• _Task prompt_
Please copy each line from the entries that contains the string "described".

• _Data for review_
━━━━━━━━━━━━━━━━━━━━

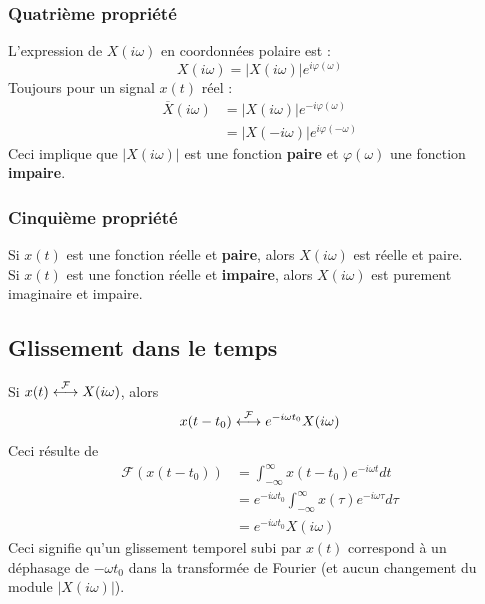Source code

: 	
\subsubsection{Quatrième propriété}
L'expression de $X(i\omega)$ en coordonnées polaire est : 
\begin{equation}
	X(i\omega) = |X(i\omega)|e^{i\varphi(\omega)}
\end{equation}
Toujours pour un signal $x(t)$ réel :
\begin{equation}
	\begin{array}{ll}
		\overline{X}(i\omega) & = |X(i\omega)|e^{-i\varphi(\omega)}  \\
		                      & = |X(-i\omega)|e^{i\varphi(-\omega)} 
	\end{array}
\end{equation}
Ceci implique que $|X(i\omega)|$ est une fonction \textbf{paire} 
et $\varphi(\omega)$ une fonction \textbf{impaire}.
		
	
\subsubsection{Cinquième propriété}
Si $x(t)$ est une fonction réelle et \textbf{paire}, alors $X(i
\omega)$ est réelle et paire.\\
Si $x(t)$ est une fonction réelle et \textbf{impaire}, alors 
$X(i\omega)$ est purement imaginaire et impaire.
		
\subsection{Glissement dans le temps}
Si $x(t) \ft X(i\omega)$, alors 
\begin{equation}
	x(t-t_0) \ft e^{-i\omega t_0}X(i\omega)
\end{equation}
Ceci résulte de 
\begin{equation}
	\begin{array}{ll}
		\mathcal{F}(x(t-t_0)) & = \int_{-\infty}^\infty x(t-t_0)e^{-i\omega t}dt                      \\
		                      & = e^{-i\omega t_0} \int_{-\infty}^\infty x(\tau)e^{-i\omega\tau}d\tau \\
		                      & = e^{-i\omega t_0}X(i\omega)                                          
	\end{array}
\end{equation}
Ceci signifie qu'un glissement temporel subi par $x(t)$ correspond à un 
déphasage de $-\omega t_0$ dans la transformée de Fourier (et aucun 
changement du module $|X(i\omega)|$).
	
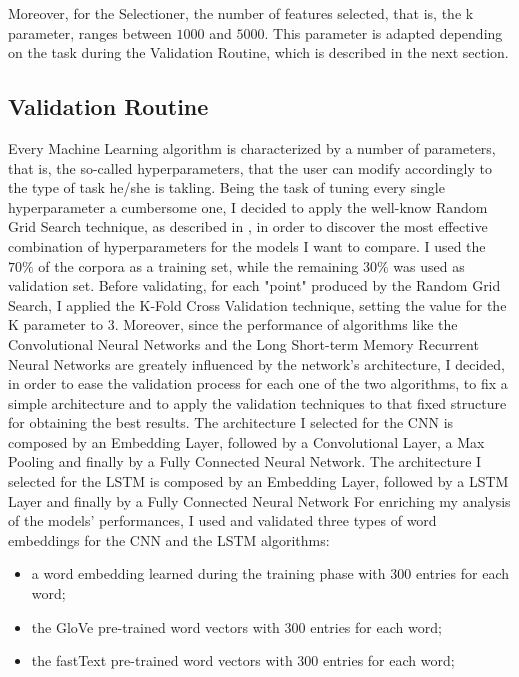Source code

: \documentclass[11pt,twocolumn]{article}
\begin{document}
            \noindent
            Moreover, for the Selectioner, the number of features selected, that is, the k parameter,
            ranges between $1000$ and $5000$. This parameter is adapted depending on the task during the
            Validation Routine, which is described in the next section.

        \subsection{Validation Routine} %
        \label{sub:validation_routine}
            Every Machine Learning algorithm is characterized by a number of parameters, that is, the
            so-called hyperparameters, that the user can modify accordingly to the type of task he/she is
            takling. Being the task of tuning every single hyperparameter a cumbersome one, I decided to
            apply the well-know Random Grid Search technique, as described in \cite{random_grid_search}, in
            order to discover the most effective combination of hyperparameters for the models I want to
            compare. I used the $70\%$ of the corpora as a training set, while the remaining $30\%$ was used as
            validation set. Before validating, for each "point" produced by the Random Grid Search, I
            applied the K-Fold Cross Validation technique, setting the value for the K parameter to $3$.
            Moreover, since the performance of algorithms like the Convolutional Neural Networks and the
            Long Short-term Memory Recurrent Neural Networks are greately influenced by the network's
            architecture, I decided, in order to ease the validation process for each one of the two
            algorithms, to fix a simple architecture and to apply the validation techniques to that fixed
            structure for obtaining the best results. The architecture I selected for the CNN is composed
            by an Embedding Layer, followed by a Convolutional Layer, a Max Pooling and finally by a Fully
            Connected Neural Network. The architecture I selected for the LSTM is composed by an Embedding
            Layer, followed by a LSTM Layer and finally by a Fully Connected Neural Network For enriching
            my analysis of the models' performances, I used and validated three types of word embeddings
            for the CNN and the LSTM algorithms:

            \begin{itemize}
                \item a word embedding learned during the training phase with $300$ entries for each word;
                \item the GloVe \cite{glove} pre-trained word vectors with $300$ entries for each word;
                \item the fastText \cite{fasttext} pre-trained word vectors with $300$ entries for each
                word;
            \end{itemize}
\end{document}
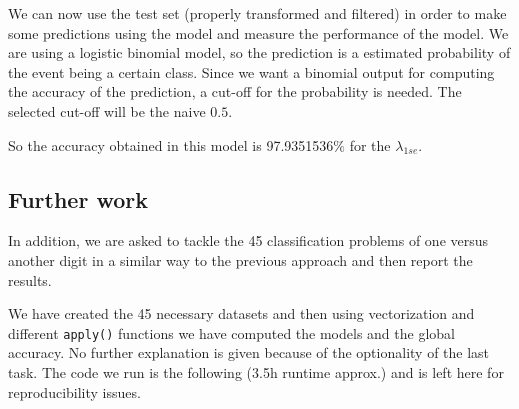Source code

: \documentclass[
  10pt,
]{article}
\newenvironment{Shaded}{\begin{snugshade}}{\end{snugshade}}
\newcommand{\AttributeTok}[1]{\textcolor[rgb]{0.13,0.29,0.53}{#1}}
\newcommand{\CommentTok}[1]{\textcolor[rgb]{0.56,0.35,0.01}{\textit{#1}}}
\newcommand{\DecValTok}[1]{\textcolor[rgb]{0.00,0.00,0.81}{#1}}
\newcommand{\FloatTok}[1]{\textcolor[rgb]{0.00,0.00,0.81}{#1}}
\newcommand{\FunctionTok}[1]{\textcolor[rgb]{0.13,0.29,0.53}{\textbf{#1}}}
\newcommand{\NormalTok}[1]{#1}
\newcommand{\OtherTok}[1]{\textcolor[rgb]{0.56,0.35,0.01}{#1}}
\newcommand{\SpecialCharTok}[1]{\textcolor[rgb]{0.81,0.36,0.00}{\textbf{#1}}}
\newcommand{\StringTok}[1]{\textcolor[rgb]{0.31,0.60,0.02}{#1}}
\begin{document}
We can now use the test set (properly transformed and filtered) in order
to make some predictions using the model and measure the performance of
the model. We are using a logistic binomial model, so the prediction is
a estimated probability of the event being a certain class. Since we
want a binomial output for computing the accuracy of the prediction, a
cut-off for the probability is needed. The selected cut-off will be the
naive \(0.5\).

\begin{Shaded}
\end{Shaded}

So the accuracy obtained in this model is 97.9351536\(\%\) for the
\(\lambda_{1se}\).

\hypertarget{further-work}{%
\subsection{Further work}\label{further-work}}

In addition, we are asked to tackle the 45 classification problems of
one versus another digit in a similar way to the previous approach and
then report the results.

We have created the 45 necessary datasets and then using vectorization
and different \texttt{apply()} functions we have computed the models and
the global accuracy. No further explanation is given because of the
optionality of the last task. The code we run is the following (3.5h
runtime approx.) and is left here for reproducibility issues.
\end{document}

━━━━━━━━━━━━━━━━━━━━

• _Answer space_
            Validation Routine, which is described in the next section.
            apply the well-know Random Grid Search technique, as described in \cite{random_grid_search}, in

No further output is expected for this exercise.